Appelé communément spikeball, le roundnet est un sport qui s’apparente au volley-ball et qui nécessite peu de matériel, soit une trampoline et un ballon.

Premier tournoi de spikeball à Trois-Rivières

TROIS-RIVIÈRES — Fréquemment appelé spikeball, le roundnet est un sport qui gagne en popularité au Québec, notamment dans la région de la Mauricie. Pour une première année, Trois-Rivières a accueilli son premier tournoi de spikeball, samedi, afin de rejoindre le Circuit québécois de roundnet. La journée s’est déroulée dans le plaisir et dans le dépassement, avec un brin de compétitivité.

«C’est la première édition du circuit québécois de roundnet à Trois-Rivières. C’est une belle réussite. Nous avons 56 équipes, 31 équipes compétitives et 25 récréatives. Ça joue bien. Il fait beau et il fait chaud», appuie Maxime Lavoie, ambassadeur de spikeball Trois-Rivières. Les matchs ont débuté dès l’avant-midi et les éliminations avaient lieu en après-midi. Ici et là, plusieurs trampolines étaient disposés sur le site afin que les équipes, formées de deux joueurs, puissent s’affronter dans une ambiance conviviale.

En quoi consiste ce sport?

«On parle souvent de spikeball, mais le roundnet c’est le sport en tant que tel. C’est un peu basé sur le même principe que le volley-ball, mais au lieu de passer le ballon par-dessus un filet, c’est un trampoline. Le but c’est de faire rebondir le ballon sur le trampoline pour l’envoyer vers l’autre équipe», explique Jimmy Carrier, ambassadeur de spikeball Trois-Rivières.

Les joueurs ont eu beaucoup de plaisir lors du premier tournoi de spikeball de Trois-Rivières, samedi dernier.

«C’est un maximum de trois échanges comme dans le volley-ball. Une fois que le ballon est en jeu, ça tombe automatiquement 360 degrés, il n’y a plus de limite de jeu, ce qui fait des échanges assez spectaculaires», renchérit Maxime Lavoie. Selon les deux passionnés, le sport est encore au niveau embryonnaire, mais un grand engouement s’est développé depuis sa création.

L’accessibilité du roundnet est un aspect qui charme inévitablement les participants. «Les gens apprécient parce que ça ne demande pas beaucoup de matériel. Aussi, on peut jouer à n’importe quel endroit. Même si tu as des murs, tu peux quand même ajuster les règlements pour réussir à jouer. Peu importe l’âge et le niveau, il y a toujours un moyen de s’amuser», appuie Jimmy Carrier.

Les deux ambassadeurs ont tout de suite eu un coup de cœur pour ce nouveau sport. «L’esprit du sport est vraiment beau. Il y a de la compétitivité, mais chaque beau coup va être salué. Si l’un de mes adversaires a fait une belle attaque, je vais le féliciter. Il y a quand même une fraternité alentour du sport», témoigne Jimmy Carrier. Ainsi, les matchs se déroulent toujours dans le plaisir.

Jimmy Carrier et Maxime Lavoie n’ont qu’un souhait, celui de faire rayonner le roundnet à travers la région. «On est là pour faire grandir le sport. On aime ça et on fait ça sans aucun but, sauf celui de jouer au spikeball et on veut qu’il y ait de plus en plus de gens qui jouent avec nous», certifie Maxime Lavoie.

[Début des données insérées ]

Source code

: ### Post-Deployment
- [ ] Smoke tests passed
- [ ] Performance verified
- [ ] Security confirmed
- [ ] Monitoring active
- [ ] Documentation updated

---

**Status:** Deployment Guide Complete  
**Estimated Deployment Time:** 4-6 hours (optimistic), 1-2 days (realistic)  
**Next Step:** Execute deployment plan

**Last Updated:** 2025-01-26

Grâce à ce tournoi, les amateurs de ce sport ont pu se réunir afin de mesurer leurs niveaux. Benoit Carrier, un participant, s’est d’ailleurs inscrit dans la catégorie compétitive avec son coéquipier. «Je suis content de m’être inscrit du côté compétitif. Ce sont de très belles parties et on avait de beaux échanges», appuie le jeune homme.

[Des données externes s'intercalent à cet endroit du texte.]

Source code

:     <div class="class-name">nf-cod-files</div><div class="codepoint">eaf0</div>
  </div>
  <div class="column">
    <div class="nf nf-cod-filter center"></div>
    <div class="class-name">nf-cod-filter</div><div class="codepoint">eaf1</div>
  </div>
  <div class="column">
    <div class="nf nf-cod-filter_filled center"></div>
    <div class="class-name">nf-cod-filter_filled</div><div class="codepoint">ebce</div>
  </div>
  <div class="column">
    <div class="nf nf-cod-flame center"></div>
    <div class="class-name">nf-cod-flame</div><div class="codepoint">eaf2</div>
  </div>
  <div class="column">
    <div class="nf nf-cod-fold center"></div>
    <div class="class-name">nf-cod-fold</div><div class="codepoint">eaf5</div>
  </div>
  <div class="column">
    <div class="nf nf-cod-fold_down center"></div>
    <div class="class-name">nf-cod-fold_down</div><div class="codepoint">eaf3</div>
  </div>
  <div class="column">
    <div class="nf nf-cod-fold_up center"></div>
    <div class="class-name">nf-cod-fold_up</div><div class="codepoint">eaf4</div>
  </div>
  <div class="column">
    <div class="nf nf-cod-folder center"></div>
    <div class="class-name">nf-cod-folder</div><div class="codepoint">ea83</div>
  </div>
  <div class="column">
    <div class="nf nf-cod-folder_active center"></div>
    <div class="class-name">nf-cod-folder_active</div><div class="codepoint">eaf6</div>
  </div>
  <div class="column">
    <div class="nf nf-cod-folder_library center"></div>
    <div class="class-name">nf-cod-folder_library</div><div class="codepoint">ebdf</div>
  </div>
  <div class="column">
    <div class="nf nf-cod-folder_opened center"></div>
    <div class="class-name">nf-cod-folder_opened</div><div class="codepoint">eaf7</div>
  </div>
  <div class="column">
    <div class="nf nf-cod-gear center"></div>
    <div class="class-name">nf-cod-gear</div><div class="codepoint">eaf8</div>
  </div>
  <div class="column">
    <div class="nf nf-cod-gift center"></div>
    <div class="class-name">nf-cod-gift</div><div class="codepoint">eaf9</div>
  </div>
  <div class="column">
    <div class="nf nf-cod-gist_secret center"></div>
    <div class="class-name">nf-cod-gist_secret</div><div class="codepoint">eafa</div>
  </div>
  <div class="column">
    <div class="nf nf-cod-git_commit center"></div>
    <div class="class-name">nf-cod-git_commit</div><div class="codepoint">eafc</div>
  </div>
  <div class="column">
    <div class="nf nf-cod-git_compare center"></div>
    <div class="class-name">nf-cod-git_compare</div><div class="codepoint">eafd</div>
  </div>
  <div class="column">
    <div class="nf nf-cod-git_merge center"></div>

Benoit Carrier en est à son premier tournoi de spikeball. De prime abord, c’est la curiosité qui l’a amené à pratiquer ce sport. «J’avais vu des personnes jouer à la plage et j’ai tout de suite voulu essayer. J’ai acheté un trampoline. C’est super facile à transporter. Aussi, c’est facile de trouver des personnes qui veulent essayer ce sport. Cet été, en jouant un peu plus j’ai vraiment eu la piqûre», raconte-t-il.